One of the most interesting things about Mary's post for me was the fact that what she feared most about living in her workspace was what other people thought about it - and the prospect of someone telling her landlord and then presumably him/ her putting an end to that arrangement (best case scenario) or booting her out altogether.

And just the stigma attached to it.

I get this entirely, it's not normal in a developed country to do this - it is in many less developed countries of course, but it certainly wouldn't be in the UK.

That is the problem with non standard ways of living cheaply, it only takes one person to bring you down. It's a very real possibility.

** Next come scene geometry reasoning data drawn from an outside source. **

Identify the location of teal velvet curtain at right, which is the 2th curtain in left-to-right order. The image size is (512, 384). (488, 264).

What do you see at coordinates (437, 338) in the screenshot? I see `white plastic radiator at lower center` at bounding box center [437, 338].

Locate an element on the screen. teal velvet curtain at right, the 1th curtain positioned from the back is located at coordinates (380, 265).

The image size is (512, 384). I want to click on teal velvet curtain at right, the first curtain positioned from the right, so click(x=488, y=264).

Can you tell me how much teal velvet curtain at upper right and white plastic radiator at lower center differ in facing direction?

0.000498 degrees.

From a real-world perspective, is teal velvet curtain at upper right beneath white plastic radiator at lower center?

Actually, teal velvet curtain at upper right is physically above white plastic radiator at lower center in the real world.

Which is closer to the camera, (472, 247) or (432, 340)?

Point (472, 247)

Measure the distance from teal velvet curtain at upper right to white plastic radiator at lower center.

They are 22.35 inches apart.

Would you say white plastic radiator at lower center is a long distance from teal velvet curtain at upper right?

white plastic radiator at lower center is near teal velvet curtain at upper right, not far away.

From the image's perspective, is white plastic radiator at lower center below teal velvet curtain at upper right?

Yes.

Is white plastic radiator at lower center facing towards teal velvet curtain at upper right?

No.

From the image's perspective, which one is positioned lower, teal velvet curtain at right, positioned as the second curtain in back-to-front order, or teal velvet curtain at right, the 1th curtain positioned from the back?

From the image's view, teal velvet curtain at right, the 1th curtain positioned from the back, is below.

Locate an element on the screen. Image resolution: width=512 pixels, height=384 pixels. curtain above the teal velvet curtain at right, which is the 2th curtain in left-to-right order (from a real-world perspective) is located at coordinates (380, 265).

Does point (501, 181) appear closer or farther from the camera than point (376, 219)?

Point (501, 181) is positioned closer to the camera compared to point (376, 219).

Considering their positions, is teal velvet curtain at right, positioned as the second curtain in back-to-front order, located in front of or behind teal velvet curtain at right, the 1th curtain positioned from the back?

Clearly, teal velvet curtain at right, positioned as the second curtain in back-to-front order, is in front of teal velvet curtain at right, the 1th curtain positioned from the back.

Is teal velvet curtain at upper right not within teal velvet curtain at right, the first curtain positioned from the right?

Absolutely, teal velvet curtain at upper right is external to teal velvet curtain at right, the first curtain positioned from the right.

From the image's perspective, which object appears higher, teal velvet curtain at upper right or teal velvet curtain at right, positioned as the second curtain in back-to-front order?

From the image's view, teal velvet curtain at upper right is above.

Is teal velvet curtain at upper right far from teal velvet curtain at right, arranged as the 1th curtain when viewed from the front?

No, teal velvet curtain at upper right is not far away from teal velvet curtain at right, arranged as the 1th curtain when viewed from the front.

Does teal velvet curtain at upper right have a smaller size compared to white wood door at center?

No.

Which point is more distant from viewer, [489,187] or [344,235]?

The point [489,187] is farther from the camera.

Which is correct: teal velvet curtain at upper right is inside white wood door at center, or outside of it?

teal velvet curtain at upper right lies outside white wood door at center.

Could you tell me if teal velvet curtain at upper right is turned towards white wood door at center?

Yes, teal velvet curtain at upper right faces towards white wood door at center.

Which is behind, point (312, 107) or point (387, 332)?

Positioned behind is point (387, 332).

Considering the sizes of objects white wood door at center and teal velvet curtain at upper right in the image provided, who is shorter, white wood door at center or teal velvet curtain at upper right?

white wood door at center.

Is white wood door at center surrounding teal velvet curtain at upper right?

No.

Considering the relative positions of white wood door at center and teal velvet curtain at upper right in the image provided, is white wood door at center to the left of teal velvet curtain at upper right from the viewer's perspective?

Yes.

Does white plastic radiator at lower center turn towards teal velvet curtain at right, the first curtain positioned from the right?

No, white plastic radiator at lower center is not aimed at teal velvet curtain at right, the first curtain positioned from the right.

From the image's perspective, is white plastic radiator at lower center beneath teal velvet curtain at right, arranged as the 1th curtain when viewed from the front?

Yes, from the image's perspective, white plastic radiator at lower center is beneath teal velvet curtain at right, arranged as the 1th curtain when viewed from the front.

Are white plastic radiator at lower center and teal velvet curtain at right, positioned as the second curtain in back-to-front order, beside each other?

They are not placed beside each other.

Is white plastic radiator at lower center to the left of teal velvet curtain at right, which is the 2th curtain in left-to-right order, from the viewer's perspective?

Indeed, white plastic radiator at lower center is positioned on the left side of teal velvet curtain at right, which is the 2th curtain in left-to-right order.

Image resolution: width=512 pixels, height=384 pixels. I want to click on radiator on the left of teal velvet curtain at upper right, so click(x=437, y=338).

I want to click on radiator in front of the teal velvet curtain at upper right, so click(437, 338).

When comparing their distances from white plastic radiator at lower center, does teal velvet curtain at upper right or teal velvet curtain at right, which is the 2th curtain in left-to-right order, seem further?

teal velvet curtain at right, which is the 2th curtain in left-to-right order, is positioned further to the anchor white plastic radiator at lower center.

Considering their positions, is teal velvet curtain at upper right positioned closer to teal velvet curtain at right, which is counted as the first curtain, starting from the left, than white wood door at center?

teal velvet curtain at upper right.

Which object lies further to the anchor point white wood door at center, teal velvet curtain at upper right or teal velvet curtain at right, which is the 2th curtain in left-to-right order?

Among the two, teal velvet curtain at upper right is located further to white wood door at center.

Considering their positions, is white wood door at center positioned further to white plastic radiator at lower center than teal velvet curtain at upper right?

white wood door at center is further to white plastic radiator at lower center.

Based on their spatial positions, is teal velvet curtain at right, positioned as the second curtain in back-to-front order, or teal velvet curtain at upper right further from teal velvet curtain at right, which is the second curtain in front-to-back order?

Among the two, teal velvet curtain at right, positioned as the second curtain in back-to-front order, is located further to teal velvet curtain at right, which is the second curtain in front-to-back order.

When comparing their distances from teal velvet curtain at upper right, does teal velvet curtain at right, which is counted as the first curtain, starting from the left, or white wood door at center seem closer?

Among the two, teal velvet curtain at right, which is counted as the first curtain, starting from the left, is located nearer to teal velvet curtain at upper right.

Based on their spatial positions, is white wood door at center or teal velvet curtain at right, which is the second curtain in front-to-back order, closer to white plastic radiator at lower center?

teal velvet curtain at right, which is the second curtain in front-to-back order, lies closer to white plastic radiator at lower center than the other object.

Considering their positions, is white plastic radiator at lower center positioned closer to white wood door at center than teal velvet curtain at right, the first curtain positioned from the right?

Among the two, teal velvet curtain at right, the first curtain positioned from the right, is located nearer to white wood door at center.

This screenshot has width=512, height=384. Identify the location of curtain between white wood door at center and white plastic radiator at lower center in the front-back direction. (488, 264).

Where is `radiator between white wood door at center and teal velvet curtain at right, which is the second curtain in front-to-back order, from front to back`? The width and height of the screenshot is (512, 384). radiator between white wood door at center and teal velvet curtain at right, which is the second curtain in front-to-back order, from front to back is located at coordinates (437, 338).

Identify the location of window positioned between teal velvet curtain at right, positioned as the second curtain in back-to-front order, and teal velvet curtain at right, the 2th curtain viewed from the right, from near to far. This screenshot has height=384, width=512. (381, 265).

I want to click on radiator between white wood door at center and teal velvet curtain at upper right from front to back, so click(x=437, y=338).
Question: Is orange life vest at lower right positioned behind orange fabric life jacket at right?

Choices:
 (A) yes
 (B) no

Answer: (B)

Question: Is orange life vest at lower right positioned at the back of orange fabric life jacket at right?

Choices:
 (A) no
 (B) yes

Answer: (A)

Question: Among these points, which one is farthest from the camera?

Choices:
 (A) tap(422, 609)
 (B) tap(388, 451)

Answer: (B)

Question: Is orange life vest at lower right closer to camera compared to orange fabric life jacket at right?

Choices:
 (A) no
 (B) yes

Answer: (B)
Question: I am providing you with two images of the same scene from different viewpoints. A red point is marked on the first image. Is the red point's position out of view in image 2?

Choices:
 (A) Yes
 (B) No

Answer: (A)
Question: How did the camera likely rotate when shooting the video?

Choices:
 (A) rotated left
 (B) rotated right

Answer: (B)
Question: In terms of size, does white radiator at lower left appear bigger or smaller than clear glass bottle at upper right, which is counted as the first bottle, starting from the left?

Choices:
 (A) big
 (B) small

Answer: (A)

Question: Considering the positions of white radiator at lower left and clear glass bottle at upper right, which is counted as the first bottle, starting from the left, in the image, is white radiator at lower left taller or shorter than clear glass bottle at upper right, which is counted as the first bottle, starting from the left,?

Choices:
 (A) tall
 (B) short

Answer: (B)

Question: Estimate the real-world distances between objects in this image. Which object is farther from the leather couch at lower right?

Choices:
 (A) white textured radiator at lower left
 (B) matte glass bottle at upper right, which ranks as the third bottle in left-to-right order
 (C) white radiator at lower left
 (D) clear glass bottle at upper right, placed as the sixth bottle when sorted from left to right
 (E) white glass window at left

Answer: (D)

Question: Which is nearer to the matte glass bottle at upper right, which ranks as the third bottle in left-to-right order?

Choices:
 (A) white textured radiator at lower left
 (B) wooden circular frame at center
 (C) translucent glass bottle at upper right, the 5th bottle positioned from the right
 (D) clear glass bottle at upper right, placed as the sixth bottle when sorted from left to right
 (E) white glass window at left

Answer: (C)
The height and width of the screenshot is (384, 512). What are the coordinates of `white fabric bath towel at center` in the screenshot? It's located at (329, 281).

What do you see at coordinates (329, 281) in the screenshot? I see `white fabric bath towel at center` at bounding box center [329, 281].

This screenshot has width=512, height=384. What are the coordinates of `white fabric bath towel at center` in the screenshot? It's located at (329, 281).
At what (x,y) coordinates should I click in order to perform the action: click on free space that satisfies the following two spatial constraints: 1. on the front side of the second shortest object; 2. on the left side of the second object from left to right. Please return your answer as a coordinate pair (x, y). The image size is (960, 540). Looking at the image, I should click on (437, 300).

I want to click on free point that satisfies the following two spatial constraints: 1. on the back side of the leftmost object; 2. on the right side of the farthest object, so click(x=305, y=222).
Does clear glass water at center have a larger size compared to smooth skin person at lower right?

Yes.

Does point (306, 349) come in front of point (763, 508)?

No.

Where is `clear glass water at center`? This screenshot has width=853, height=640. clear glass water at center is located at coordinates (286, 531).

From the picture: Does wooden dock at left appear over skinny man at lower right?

And then it is tough - working and living in the same space - getting that distance between the two domains can be a challenge, mentally challenging.

I remember an old boss of mine who used to run a plant nursery with his house on-site - that was a legitimate set up btw - legal - but he used to spend five minutes in his office at the end of every day 'pretending to be driving home' to get that distance between home and work - come to think of it maybe walking around the block would have been a better option, I dunno why that's never occurred to me before!

Huge capacity to help people....

This option for escaping the rent-debt trap isn't available to everyone, only those who own their own physically space based business with a sufficiently large back office and discrete enough to avoid prying eyes for some years, but I figure there must be several hundred thousand people who COULD employ this in the UK, many more in Europe and the States.

Overall it's nice to have a post to read that's given me some ERE inspiration, even if that wasn't the point of the post!

Cheers @creativemary and enjoy your actual new home!